START Data supplied
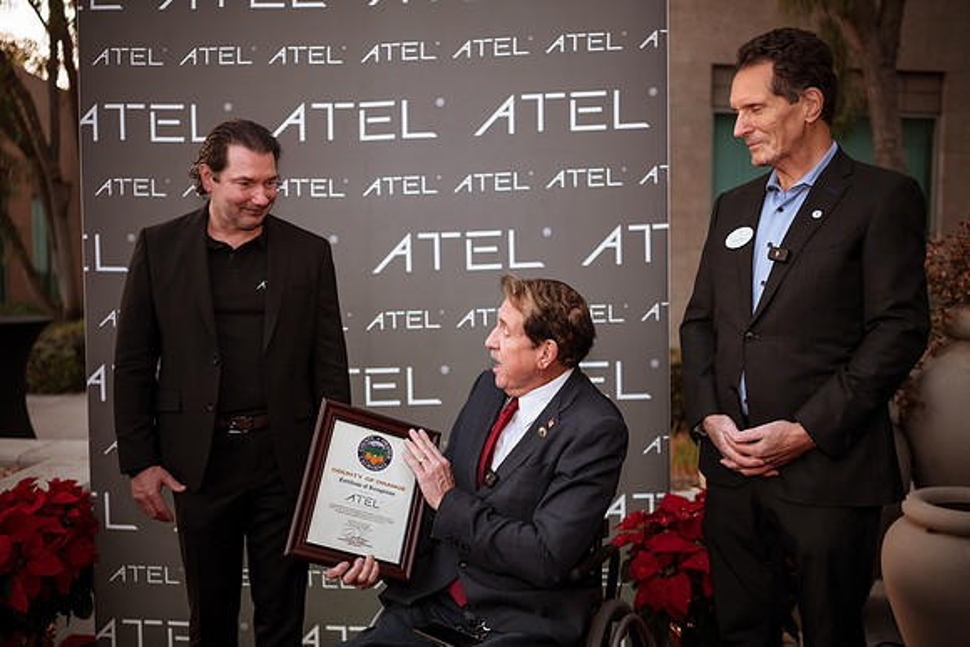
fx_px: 943
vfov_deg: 37.9
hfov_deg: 54.4
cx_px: 485
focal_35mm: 35
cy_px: 324
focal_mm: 35
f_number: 1.8
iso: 200
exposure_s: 1/400
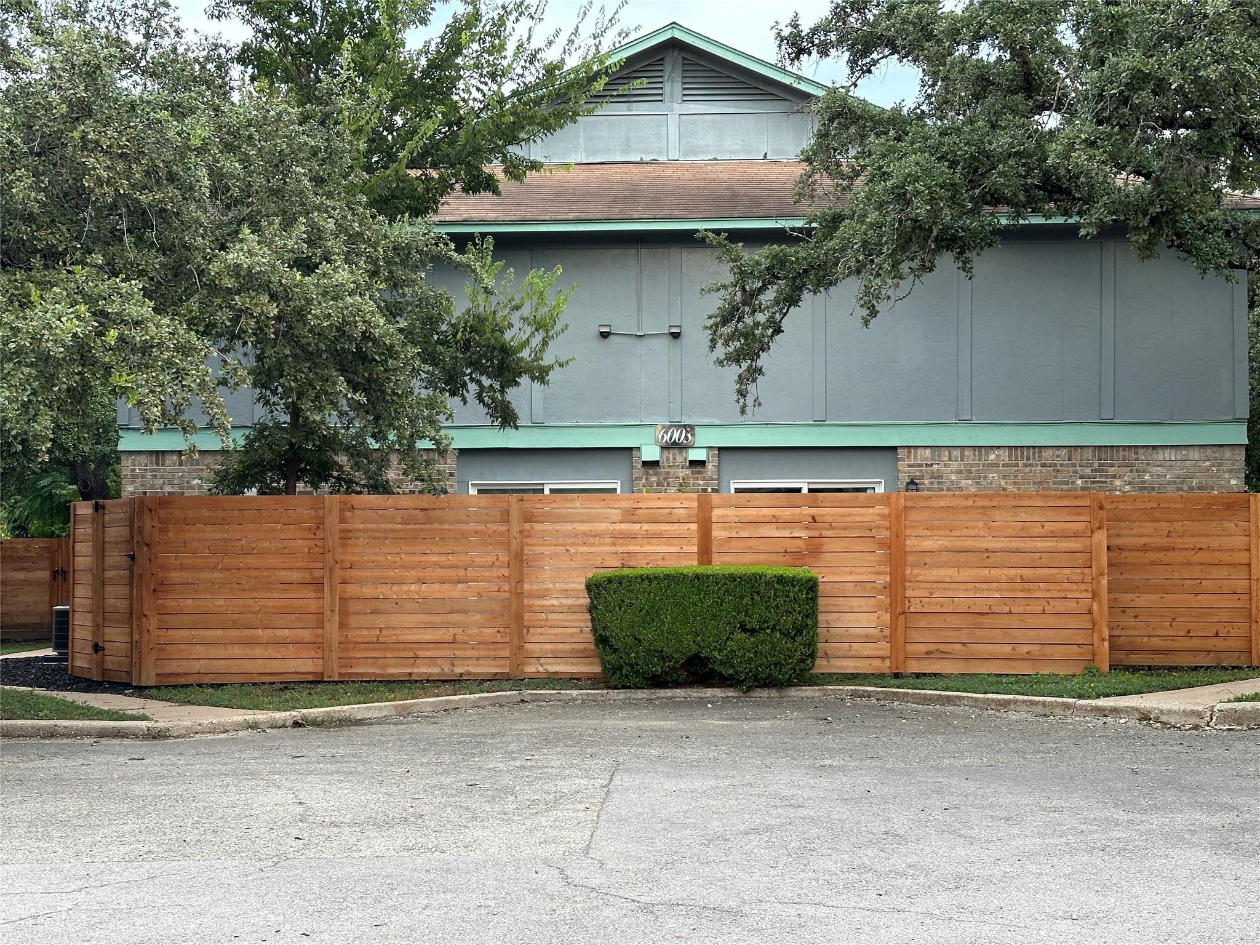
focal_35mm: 48
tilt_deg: +1.7
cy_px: 472
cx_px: 630
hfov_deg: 39.7
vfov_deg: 30.3
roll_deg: -0.9
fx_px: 1747
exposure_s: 1/172
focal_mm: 6.86
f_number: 1.78
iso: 64
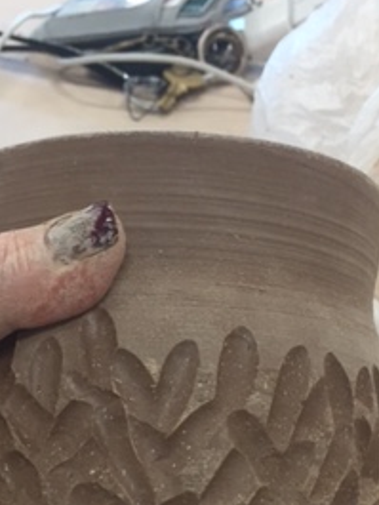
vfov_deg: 27.0
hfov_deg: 21.0
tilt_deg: -38.7
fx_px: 1021
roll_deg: -1.0
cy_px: 431
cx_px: 168
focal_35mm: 70
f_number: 2.2
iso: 32
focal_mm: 4.15
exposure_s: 1/30
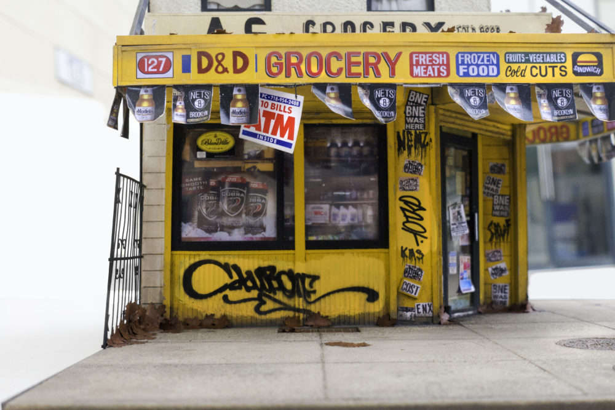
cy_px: 205
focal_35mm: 49
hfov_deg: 40.3
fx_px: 837
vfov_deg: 27.5
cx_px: 308
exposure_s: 1/100
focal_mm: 18.1
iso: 800
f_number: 6.3
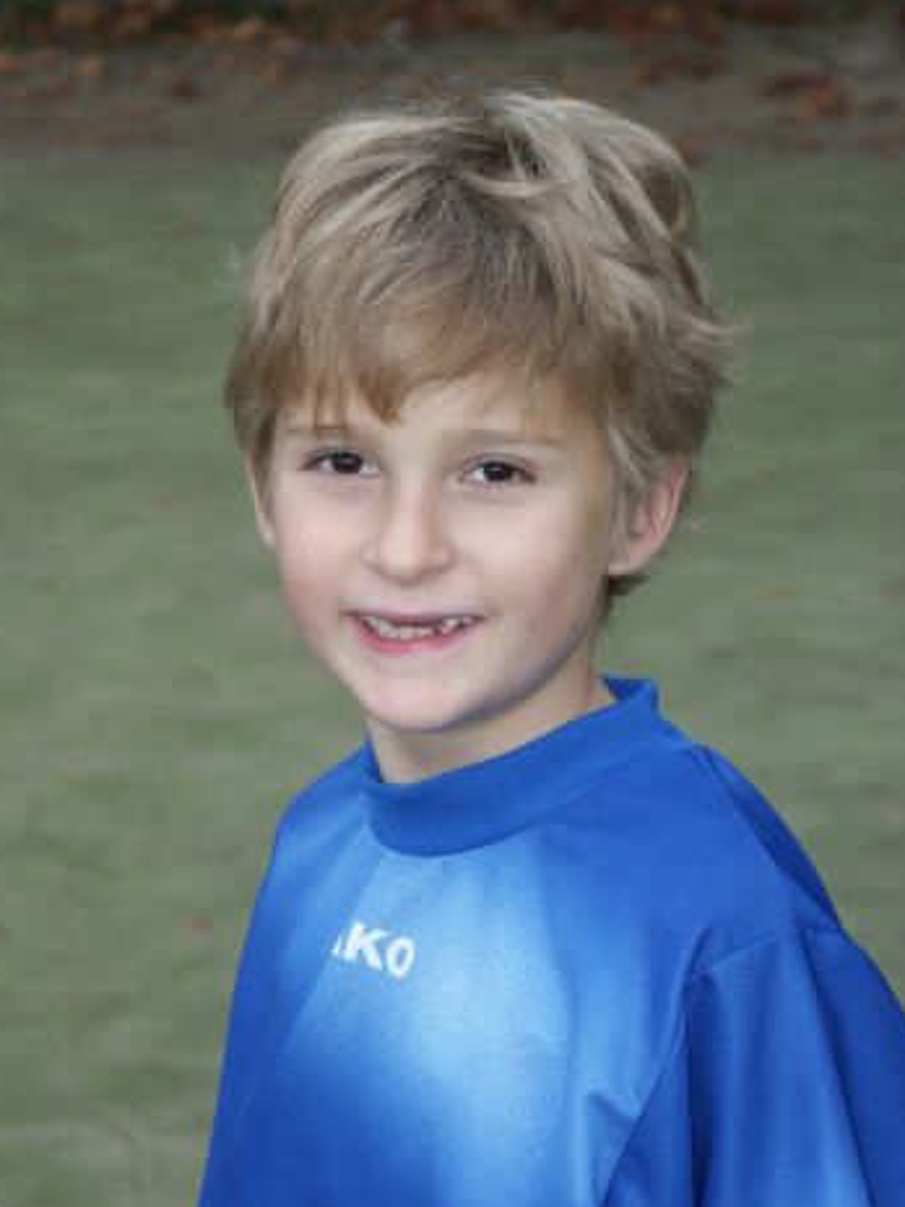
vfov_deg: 14.2
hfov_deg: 10.7
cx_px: 400
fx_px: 4845
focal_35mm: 139
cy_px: 644
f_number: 3.5
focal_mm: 29.9
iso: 200
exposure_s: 1/250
END Data supplied
*Requirement:*
Starting with the line that has "focal_35mm: 48" and going on through the line that has "focal_35mm: 139", transcribe the records above exactly, but skip the pictures.

*Answer to this exercise:*
focal_35mm: 48
tilt_deg: +1.7
cy_px: 472
cx_px: 630
hfov_deg: 39.7
vfov_deg: 30.3
roll_deg: -0.9
fx_px: 1747
exposure_s: 1/172
focal_mm: 6.86
f_number: 1.78
iso: 64
vfov_deg: 27.0
hfov_deg: 21.0
tilt_deg: -38.7
fx_px: 1021
roll_deg: -1.0
cy_px: 431
cx_px: 168
focal_35mm: 70
f_number: 2.2
iso: 32
focal_mm: 4.15
exposure_s: 1/30
cy_px: 205
focal_35mm: 49
hfov_deg: 40.3
fx_px: 837
vfov_deg: 27.5
cx_px: 308
exposure_s: 1/100
focal_mm: 18.1
iso: 800
f_number: 6.3
vfov_deg: 14.2
hfov_deg: 10.7
cx_px: 400
fx_px: 4845
focal_35mm: 139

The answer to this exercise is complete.